◆ **Study questions**
1: Return the part of the SmartConnect thread from "If CRM is passing" to "do with CRM.", copied word for word.
2: Answer these questions using the SmartConnect thread:
(a) Instead of creating a SQL trigger on the source CRM table, what does SmartConnect register with the CRM SDK?
(b) In the integration whose source was an in-house SQL Server database, the triggers that were created affected the behavior of which variable?
(c) According to the final reply, which table does SQL pass in the database trigger created for realtime or change triggers?

◆ **Extract provided**
================================
Identity Column
” creating a trigger on the source table”
SmartConnect does not create a SQL trigger on the source CRM table.
Instead, SmartConnect registers a plug-in entity event with the CRM SDK. However CRM handles that event is what it is.
When CRM saves a record, it fires the event in question and passes the data from that record inserted/changed into the plugin which then passes the data from it to the eOne web service.
Because of this, @@identity or @@scope_identity don’t come into play at all.
Patrick
eone
Patrick,
Thanks for a quick reply. To clarify, the “source” here is our e-commerce based system, CRM is destination and is not a concern. We have implemented another integration with CRM using SmartConnect where the “source” is in-house SQL Server database, and verified that triggers were created and it had an impact behavior of @@identity variable. We were able to come up with a work around, however, with E-Commerce server we might be quite limited.
I’m going to stick with my original answer.
For change or realtime events, SmartConnect registers an event on the event in MS CRM using the CRM SDK. the event fires the SC plugin that is registered and passes it the entity/data to be parsed.
If CRM is passing in the wrong data to the plugin due to @@identity/@@scope_identity, there isn’t anything the SmartConnect can do about it or even kno w that occurred.
Thanks, but it does not address my concern on “source” tables in our in-house SQL Server and has nothing to do with CRM.
As you made it a point of mentioning CRM, I had assumed you meant a CRM trigger instead of a SQL db trigger.
If you can examine the SQL db trigger that is created on the table, for both realtime or change triggers, we can see that in both cases that SQL passes us the “INSERTED” table that the trigger table would then either log into a tracking table or calling the eone web service. If there is an identity column in that table – it would be passed into the proc as the INSERTED record and we’d use whatever that values is (if needed because it was a key) wherever it came from.
================================
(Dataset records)
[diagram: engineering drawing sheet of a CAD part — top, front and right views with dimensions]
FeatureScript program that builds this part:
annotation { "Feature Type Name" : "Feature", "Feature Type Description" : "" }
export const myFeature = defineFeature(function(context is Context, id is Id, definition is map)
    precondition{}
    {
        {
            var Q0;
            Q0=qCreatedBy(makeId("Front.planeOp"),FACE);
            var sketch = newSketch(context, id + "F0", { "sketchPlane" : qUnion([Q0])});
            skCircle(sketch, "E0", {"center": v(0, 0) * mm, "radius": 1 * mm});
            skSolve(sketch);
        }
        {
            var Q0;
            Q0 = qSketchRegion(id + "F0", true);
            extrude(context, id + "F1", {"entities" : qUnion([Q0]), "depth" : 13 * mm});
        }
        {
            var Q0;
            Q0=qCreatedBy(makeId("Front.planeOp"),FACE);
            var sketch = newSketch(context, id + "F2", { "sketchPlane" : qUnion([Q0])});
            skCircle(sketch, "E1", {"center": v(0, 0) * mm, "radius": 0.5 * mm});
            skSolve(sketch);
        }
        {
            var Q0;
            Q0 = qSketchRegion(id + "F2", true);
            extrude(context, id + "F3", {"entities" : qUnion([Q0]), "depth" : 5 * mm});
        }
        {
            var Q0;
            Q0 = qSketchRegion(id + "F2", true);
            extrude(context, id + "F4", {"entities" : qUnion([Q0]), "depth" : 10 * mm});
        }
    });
================================
◆ **Answers to each task**
1:
If CRM is passing in the wrong data to the plugin due to @@identity/@@scope_identity, there isn’t anything the SmartConnect can do about it or even kno w that occurred.
Thanks, but it does not address my concern on “source” tables in our in-house SQL Server and has nothing to do with CRM.

2:
(a) A plug-in entity event.
(b) The @@identity variable.
(c) The "INSERTED" table.